It’s pretty easy to confuse a frog and a toad; toads are actually a type of frog, which explains why they look so similar. Both are amphibians, both are found on every continent excluding Antarctica and both are more active at night. Also, neither will give you warts – that was just a myth.
However, there are subtle differences between the two. If you know what to look for, you can easily learn how to tell a frog and a toad apart.
Habitat for Frogs and Toads
The first main difference between the two is the habitat. Frogs typically live in or near water, such as lakes and streams. Toads are on land more, as their skin is waterproof. They can be found in gardens, yards, fields, and forests.
Frogs usually have round eyes that bulge out of their heads. They also have longer tongues than toads. Toads have football-shapes eyes that do not bulge.
When it comes to noses, frogs have more pointed ones, while toads have broader noses.
An easy distinguishing factor between the two is the skin: Frogs have moist, slimy skin, and toads have dry, bumpy skin.
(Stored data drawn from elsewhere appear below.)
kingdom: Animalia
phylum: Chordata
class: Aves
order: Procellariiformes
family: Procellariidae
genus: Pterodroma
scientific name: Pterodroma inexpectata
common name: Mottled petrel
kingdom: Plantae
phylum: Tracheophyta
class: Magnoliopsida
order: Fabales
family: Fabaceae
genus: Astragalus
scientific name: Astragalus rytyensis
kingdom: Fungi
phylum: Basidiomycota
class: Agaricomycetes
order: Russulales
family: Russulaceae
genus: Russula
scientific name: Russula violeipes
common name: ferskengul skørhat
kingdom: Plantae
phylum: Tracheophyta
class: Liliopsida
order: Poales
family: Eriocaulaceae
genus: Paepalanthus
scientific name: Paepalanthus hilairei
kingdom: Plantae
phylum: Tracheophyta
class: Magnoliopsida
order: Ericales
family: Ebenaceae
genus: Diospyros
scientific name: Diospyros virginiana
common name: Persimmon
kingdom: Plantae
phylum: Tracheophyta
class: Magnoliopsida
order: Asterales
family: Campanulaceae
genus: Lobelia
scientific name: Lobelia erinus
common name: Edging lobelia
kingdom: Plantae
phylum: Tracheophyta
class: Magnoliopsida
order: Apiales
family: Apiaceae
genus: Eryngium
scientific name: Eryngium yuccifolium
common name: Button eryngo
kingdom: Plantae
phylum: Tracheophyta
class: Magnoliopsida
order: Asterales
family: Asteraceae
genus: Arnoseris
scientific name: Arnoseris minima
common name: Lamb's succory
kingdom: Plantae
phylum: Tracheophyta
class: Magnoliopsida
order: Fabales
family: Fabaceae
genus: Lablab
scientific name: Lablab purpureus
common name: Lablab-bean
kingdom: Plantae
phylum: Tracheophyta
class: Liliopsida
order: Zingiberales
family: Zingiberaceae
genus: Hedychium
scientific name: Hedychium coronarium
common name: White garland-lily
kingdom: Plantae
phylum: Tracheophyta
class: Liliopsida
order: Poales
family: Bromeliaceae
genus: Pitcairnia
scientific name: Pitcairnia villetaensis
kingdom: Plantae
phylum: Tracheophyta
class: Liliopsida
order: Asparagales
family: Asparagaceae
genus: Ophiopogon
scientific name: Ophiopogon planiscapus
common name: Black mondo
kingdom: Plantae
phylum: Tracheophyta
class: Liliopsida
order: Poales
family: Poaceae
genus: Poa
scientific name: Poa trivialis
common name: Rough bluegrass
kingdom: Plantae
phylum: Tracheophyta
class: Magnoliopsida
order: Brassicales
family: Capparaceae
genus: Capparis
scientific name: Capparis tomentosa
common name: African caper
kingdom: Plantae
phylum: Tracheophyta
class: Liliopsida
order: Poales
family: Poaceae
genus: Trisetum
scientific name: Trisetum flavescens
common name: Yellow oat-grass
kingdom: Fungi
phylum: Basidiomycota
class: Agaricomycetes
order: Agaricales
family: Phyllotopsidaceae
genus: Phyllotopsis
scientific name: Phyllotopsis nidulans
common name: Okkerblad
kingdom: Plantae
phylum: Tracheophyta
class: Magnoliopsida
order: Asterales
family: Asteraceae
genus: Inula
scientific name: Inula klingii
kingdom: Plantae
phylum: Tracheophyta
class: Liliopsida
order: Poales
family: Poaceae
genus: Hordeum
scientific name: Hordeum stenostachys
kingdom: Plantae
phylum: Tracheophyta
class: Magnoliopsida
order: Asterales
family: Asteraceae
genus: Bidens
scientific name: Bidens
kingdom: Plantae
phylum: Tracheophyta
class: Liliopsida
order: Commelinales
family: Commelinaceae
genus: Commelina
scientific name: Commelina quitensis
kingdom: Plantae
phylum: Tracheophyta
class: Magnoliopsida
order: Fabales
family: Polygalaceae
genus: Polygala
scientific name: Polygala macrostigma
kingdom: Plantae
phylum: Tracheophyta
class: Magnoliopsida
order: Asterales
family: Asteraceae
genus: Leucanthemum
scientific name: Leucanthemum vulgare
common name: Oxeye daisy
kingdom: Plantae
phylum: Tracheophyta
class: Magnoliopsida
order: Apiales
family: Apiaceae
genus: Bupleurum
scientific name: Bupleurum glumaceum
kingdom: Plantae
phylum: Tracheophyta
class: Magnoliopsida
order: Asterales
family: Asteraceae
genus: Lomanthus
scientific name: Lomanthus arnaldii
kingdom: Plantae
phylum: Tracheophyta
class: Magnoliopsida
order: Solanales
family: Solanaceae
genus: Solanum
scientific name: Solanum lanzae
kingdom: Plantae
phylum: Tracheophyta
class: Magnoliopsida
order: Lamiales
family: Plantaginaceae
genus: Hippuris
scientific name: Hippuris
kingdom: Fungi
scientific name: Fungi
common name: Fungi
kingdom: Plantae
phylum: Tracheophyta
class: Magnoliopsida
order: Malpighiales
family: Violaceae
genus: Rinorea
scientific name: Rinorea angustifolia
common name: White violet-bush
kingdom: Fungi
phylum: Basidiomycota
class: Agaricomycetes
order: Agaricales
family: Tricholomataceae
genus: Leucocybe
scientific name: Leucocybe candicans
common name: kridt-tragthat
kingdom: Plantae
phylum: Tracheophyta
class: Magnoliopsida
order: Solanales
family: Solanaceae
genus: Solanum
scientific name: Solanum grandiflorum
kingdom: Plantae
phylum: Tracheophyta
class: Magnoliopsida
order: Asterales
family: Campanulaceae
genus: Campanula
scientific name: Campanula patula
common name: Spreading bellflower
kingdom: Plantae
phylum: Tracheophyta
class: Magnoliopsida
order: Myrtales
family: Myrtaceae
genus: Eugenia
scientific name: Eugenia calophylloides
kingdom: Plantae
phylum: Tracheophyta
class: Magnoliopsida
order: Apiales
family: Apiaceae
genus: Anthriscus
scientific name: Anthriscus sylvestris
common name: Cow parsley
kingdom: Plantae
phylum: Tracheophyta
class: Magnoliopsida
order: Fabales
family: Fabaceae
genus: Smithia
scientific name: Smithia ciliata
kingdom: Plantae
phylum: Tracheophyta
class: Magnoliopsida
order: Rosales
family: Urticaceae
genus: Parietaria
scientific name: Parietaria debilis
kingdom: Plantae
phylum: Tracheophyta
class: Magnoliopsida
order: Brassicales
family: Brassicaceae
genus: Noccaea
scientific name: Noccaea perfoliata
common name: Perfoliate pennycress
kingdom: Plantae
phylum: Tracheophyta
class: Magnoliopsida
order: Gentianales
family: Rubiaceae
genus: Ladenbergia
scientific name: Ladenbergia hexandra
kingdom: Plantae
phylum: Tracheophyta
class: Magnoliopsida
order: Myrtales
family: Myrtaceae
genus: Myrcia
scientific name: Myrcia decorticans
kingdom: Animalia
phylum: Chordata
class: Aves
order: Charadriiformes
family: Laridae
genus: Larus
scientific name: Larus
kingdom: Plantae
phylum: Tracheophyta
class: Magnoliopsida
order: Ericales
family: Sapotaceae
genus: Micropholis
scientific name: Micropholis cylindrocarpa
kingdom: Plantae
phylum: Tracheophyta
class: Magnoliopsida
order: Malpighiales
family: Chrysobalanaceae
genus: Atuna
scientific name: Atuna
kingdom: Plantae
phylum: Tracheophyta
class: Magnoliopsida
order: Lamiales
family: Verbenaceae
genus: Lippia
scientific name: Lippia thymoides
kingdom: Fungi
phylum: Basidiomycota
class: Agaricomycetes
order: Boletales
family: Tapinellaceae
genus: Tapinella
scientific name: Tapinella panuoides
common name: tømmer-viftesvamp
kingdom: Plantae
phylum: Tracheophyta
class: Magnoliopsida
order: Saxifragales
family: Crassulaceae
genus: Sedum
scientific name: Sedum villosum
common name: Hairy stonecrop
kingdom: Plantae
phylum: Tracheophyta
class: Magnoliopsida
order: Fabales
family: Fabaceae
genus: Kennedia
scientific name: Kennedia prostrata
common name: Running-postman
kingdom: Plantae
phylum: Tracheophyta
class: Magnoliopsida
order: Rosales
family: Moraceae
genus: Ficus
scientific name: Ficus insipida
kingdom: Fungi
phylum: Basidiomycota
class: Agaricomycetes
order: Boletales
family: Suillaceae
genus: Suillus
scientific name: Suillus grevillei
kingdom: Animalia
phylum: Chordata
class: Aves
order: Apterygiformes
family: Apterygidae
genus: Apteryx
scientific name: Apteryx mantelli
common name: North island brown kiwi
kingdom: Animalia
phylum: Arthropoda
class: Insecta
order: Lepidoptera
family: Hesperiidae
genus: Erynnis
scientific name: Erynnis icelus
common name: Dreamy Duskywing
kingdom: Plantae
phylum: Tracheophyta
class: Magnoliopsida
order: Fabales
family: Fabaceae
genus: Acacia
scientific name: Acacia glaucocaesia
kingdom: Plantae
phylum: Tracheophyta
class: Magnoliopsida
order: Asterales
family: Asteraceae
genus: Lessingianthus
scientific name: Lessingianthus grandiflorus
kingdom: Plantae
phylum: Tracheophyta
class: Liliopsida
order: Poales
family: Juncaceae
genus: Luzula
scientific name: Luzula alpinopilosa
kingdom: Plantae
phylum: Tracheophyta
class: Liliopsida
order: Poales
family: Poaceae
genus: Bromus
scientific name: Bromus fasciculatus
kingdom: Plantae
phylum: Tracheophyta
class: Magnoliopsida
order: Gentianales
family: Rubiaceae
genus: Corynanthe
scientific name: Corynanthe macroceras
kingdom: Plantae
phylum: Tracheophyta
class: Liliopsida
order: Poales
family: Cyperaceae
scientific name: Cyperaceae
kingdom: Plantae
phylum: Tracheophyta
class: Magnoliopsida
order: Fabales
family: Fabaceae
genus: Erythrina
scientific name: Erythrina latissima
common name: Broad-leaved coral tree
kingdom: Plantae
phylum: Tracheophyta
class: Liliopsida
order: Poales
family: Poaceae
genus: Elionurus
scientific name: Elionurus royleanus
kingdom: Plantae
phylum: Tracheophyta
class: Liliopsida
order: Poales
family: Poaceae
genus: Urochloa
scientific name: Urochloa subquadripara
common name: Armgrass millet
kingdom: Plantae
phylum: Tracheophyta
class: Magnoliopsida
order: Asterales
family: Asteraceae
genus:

Toads can also have a parotid gland that can produce poison.
Frogs have narrow, lithe bodies and long, powerful legs that help with hopping. They can jump higher and farther. Toads have squat, wide bodies and shorter, weaker legs that let them crawl or walk on the ground. Frogs usually have webbed feet, and toads don’t.
Baby Frogs and Toads
Even though they both lay their eggs in shallow water, the patterns of the eggs are different. Frog eggs are usually in clusters, and toad eggs are in long chains.
Frog tadpoles are slimmer, much like their adult counterparts, and look like they are covered in golden flecks. Toad tadpoles are chunkier and plain black.